Harris’ argument that all 52 counts should be considered one offense “could potentially undermine the argument that the other 100 victims fall outside the statute,” she added in an email following the interview.
At the mikvah, the rabbi used between one and three cameras, hiding the devices in a digital clock radio, a tissue box holder and a small tabletop fan, and aiming them at the toilet and shower in the mikvah dressing room, according to the prosecution’s memo explaining its sentencing recommendations.
According to Mandel, there was a smattering of applause in the courtroom after the sentence was read.
“It was more a collective exhale of relief,” she said.
In addition to his crimes, Rabbi Freundel videotaped himself engaged in “sexual situations” with “several women” who may not have consented to being recorded, according to the memo.

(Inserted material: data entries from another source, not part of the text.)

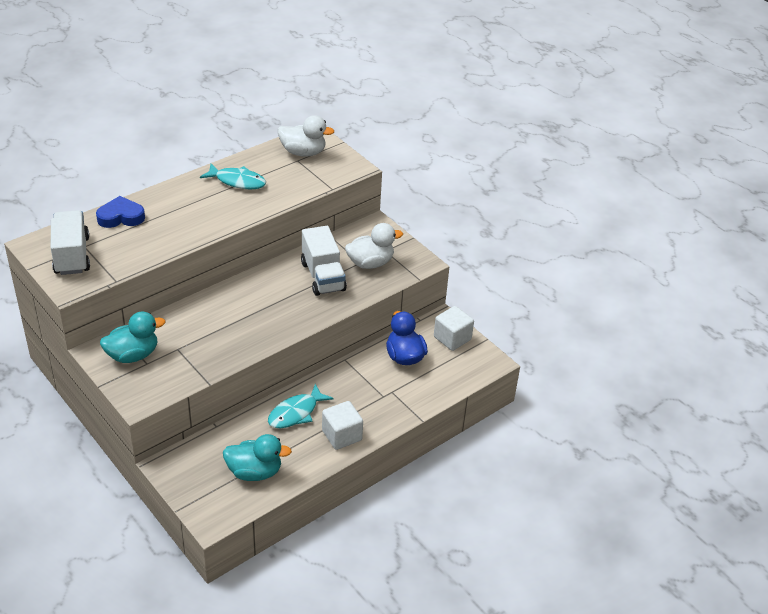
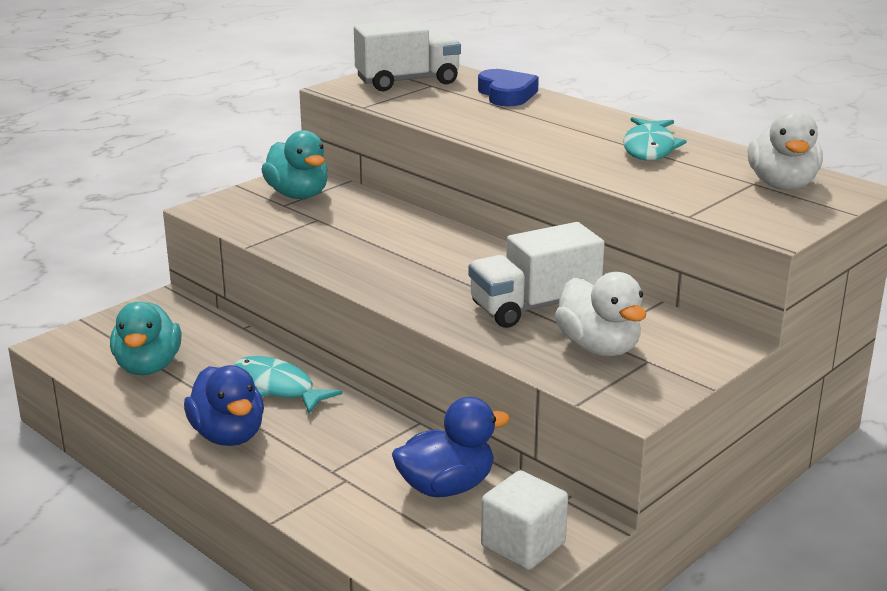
camera: 85 degrees right, 15 degrees down
(342, 435) = (228, 435): white cube -> blue duck

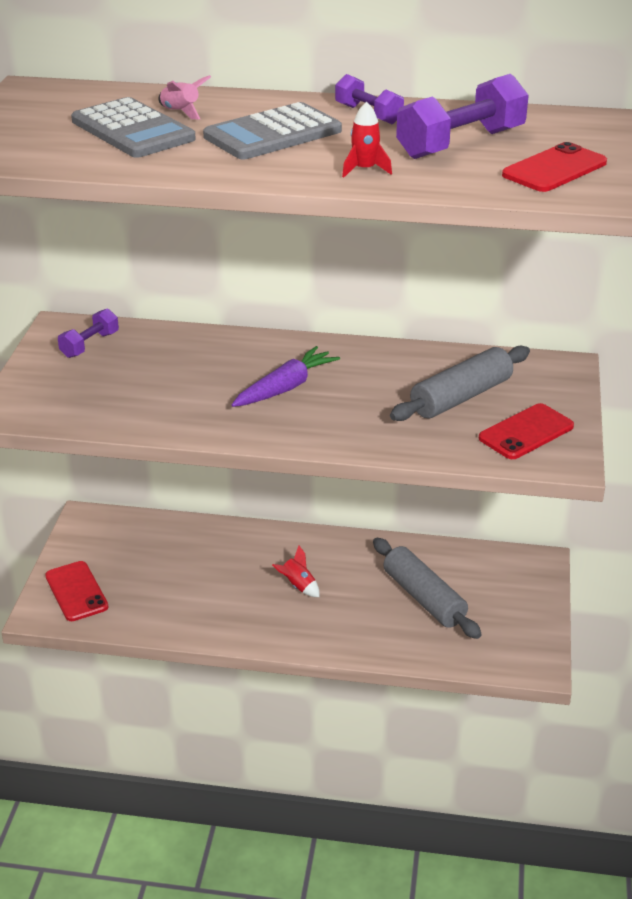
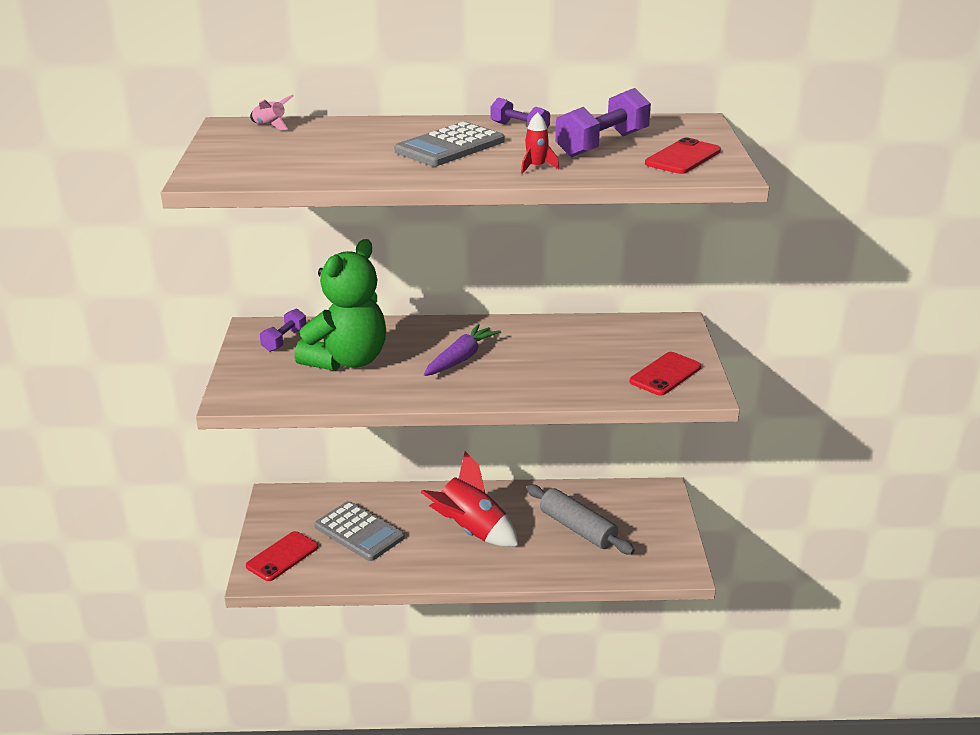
camera: 10 degrees left, 5 degrees down
(76, 591) = (282, 556): red phone -> red phone turned 75 degrees clockwise
(132, 130) = (333, 151): grey calculator -> grey calculator (359, 532)
(153, 377) = (347, 360): none -> green teddy bear
(181, 112) = (367, 135): pink rocket -> pink rocket (270, 126)
(298, 586) = (471, 531): red rocket -> red rocket, size x2.28
(461, 397) = (605, 353): grey rolling pin -> none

The prosecution’s memo also notes that Rabbi Freundel surreptitiously videotaped a domestic violence abuse victim in the bathroom and bedroom of a safe house that he had established for her.
“I thought I saw a holy man of God, a man whom I could trust to protect me from outside evils, but I have come to see the blackness which hid beneath the garments,” the victim said in a court document. “The dreadful symptoms I once banished have returned. … I dare not look at myself unclothed in a mirror, for it is a glaring reminder of what was taken and stolen.”
When this victim’s statement was read out loud in court on Friday, the judge visibly shook his head in dismay, said Mandel. She said it was the only time during the sentencing that the judge showed emotion.
During the sentencing, victims shared how Rabbi Freundel had taped them after advising them to seek refuge in the mikvah after traumatic life events. Karin Bleeg, 32, told the judge that the rabbi encouraged her to use the mikvah when her grandmother died and then recorded her, according to the Washington Post.
“This wasn’t just a camera in the mikvah,” said Mandel, who said she has since counseled several victims who have turned to her for support. “He violated women when they were most vulnerable. Six-and-a-half years does not seem like a lot if you really knew everything he did.”
In the statement Mandel read before the court, she called Rabbi Freundel a “sociopath” who “won’t stop” until he is “forced to.”
Though executive vice president of the Rabbinical Council of America Mark Dratch declined to comment on Freundel’s sentence, he said that the new conversion committee, created to prevent future abuses, will publish its findings at the end of June. Rabbi Freundel used to be in charge of the Council’s conversion policies.
Though the sentencing afforded closure to some, Bailey said the “ordeal” has caused her to question her place in Orthodoxy.
“It wasn’t just about voyeurism — this whole experience highlighted vulnerabilities in the Orthodox system. The way women are treated, the way converts are treated — so much work is needed,” she said. “Maybe it’s just not for me anymore.”